WHAT YOU ARE ASKED TO DO:
Can you repeat, word for word, the stretch of items from the line containing "Follow each photo" through the line containing "-0.072124, 0.953174, 0.178594]]", omitting the pictures?
** MATERIAL FOR THIS EXERCISE follows **
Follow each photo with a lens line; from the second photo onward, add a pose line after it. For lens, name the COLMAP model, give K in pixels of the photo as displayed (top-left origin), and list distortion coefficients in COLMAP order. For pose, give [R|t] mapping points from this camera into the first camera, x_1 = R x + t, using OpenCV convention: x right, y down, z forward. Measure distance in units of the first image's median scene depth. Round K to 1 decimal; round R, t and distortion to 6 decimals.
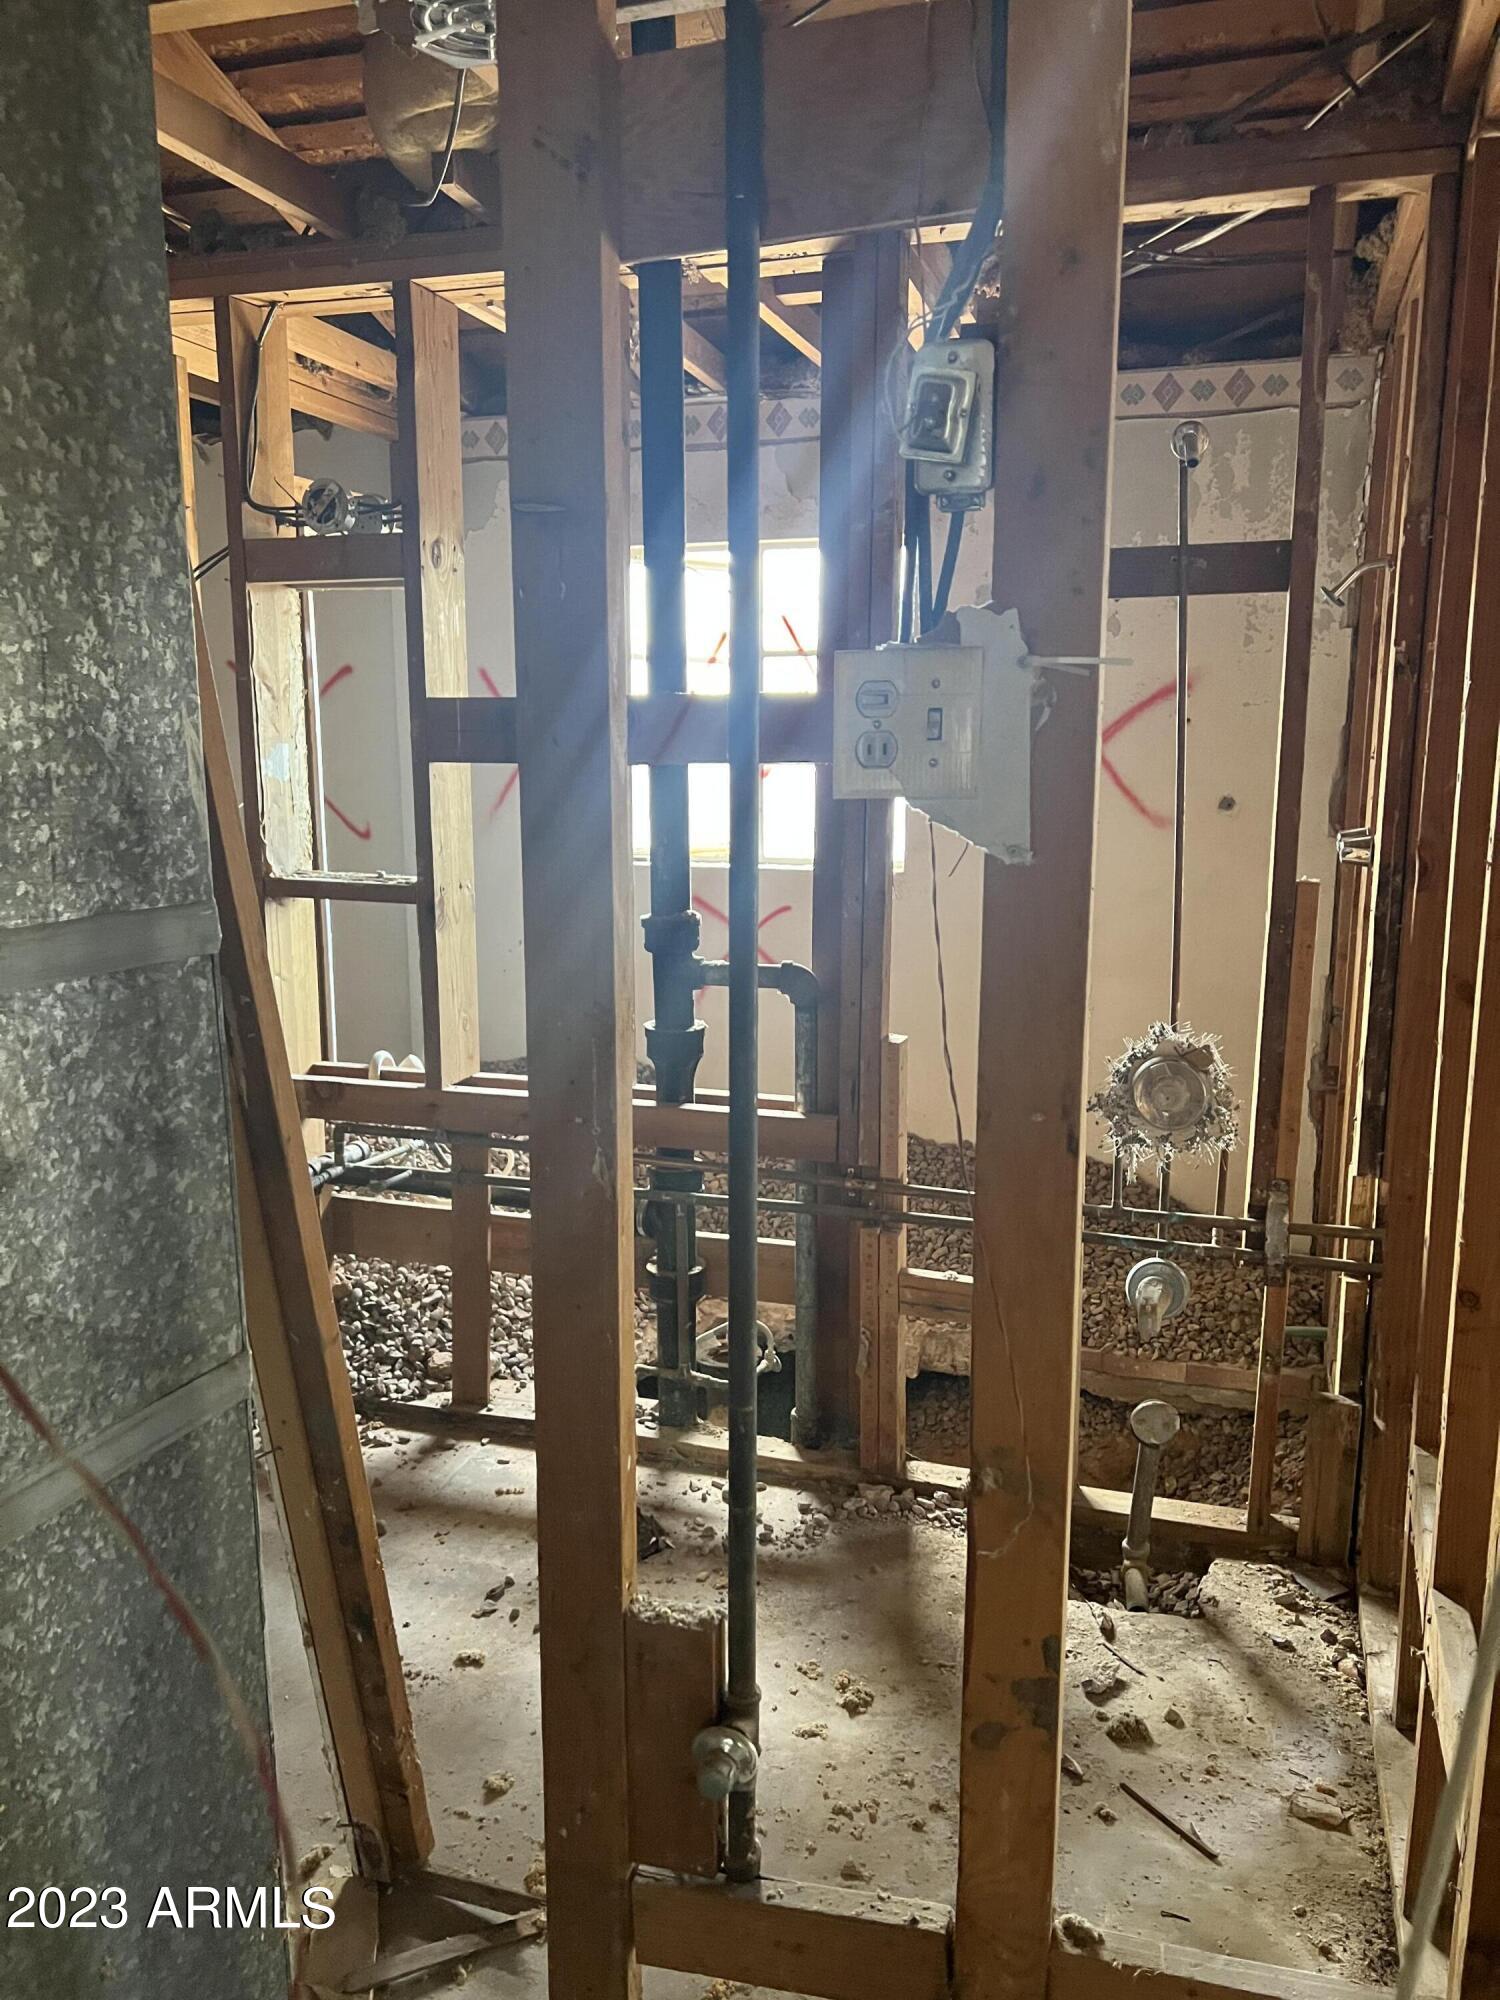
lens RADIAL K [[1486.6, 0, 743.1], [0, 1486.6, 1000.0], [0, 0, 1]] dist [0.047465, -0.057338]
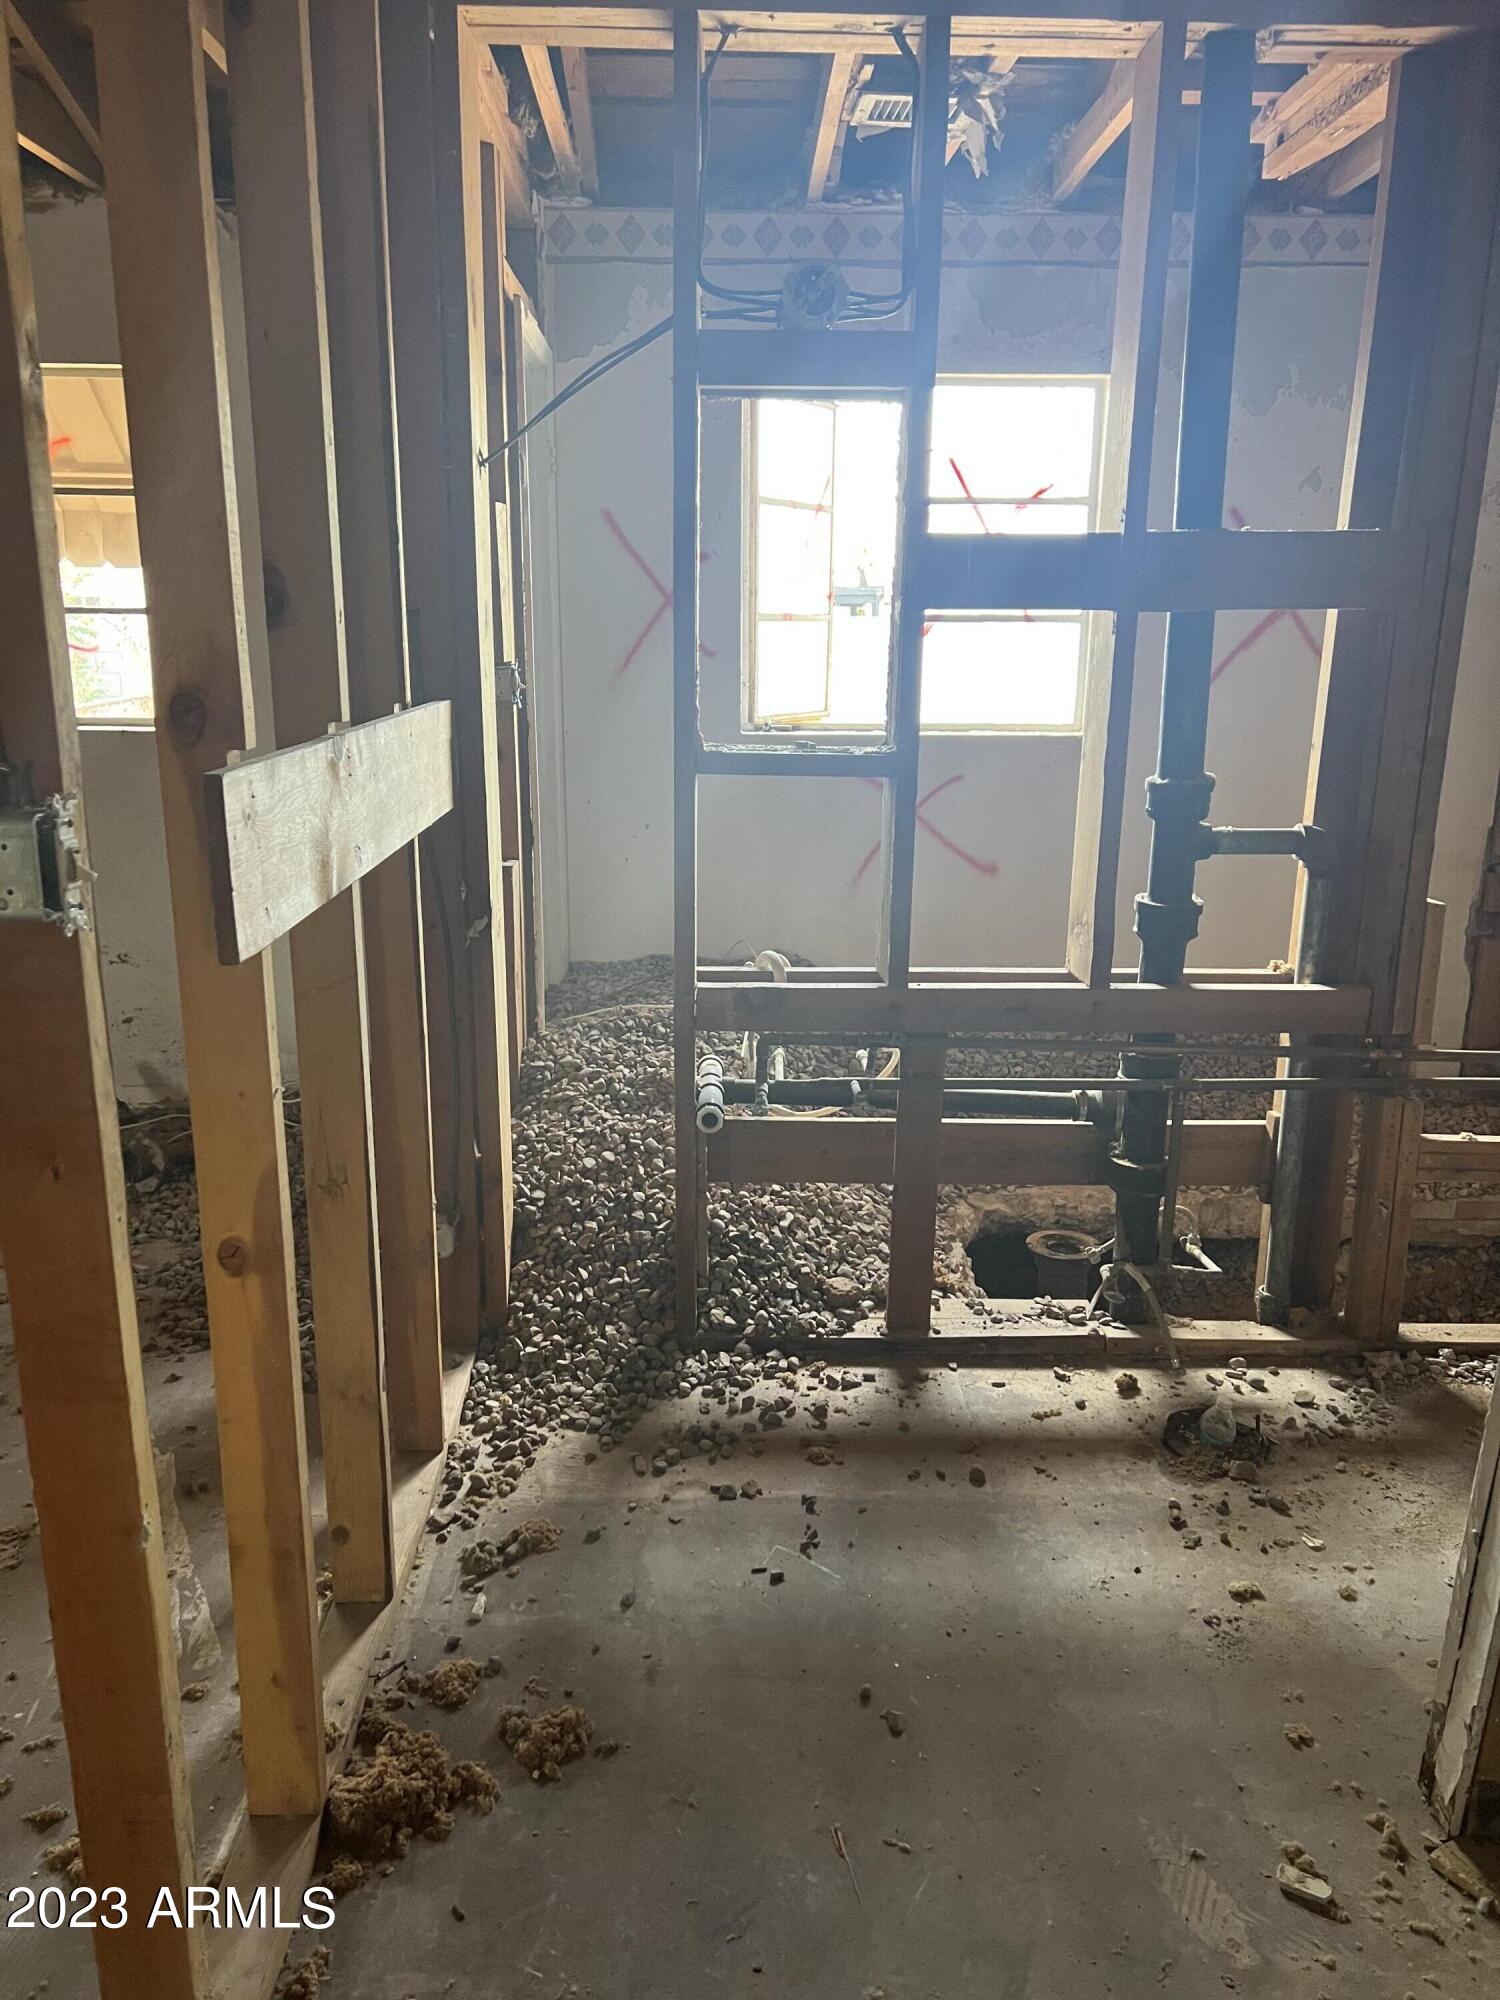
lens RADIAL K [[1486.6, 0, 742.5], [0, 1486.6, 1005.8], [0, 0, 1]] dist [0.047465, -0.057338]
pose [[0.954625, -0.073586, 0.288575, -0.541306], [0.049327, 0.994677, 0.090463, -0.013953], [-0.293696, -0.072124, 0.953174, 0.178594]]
** End of MATERIAL FOR THIS EXERCISE **
** MATERIAL FOR THIS EXERCISE follows **
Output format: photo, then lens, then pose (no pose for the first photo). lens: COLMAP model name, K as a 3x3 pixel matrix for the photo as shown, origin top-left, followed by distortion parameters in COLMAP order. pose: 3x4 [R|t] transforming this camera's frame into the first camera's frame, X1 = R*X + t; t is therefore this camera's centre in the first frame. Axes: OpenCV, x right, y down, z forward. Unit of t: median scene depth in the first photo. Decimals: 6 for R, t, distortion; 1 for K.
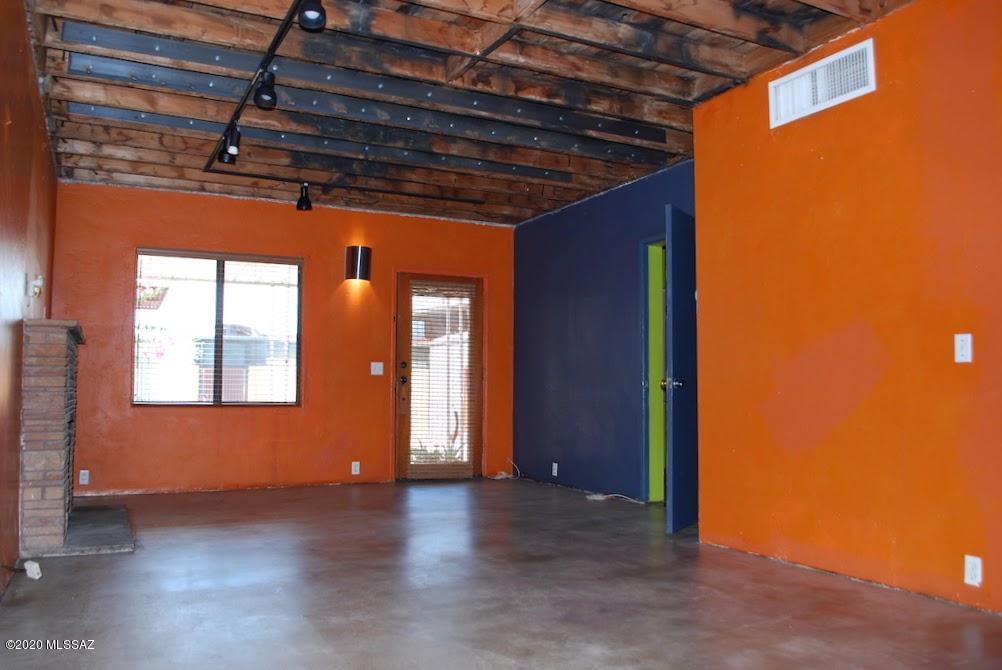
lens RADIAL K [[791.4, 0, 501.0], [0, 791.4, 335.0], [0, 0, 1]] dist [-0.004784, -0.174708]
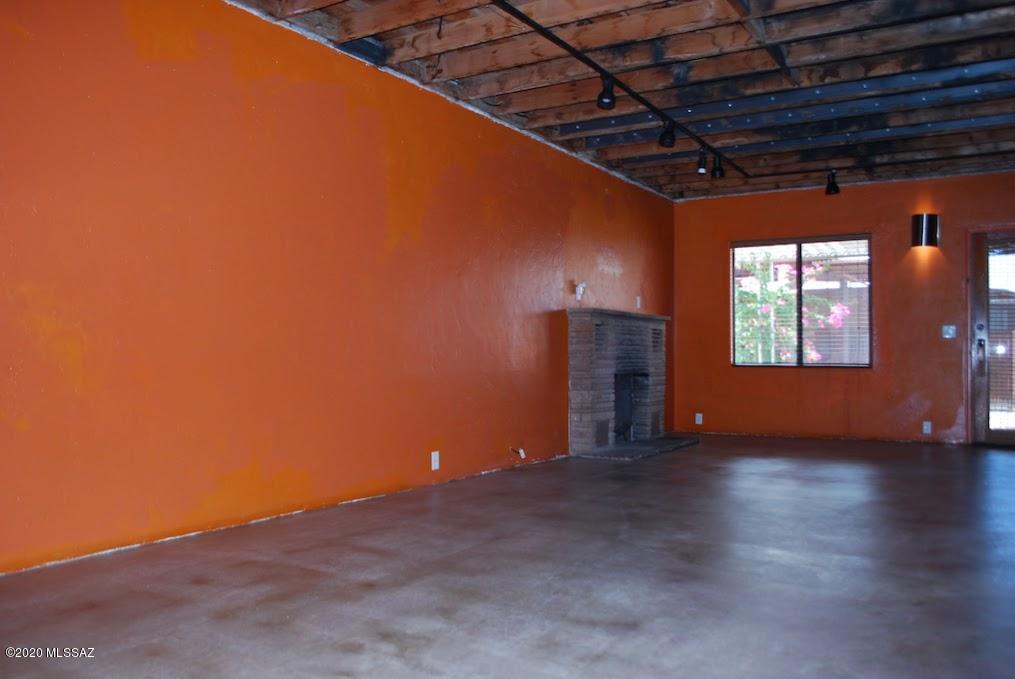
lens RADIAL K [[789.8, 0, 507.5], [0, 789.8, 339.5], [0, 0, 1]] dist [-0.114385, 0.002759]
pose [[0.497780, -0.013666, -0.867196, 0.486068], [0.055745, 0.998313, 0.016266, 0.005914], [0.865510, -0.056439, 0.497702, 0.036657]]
** End of MATERIAL FOR THIS EXERCISE **
EXPECTED ANSWER:
Follow each photo with a lens line; from the second photo onward, add a pose line after it. For lens, name the COLMAP model, give K in pixels of the photo as displayed (top-left origin), and list distortion coefficients in COLMAP order. For pose, give [R|t] mapping points from this camera into the first camera, x_1 = R x + t, using OpenCV convention: x right, y down, z forward. Measure distance in units of the first image's median scene depth. Round K to 1 decimal; round R, t and distortion to 6 decimals.
lens RADIAL K [[1486.6, 0, 743.1], [0, 1486.6, 1000.0], [0, 0, 1]] dist [0.047465, -0.057338]
lens RADIAL K [[1486.6, 0, 742.5], [0, 1486.6, 1005.8], [0, 0, 1]] dist [0.047465, -0.057338]
pose [[0.954625, -0.073586, 0.288575, -0.541306], [0.049327, 0.994677, 0.090463, -0.013953], [-0.293696, -0.072124, 0.953174, 0.178594]]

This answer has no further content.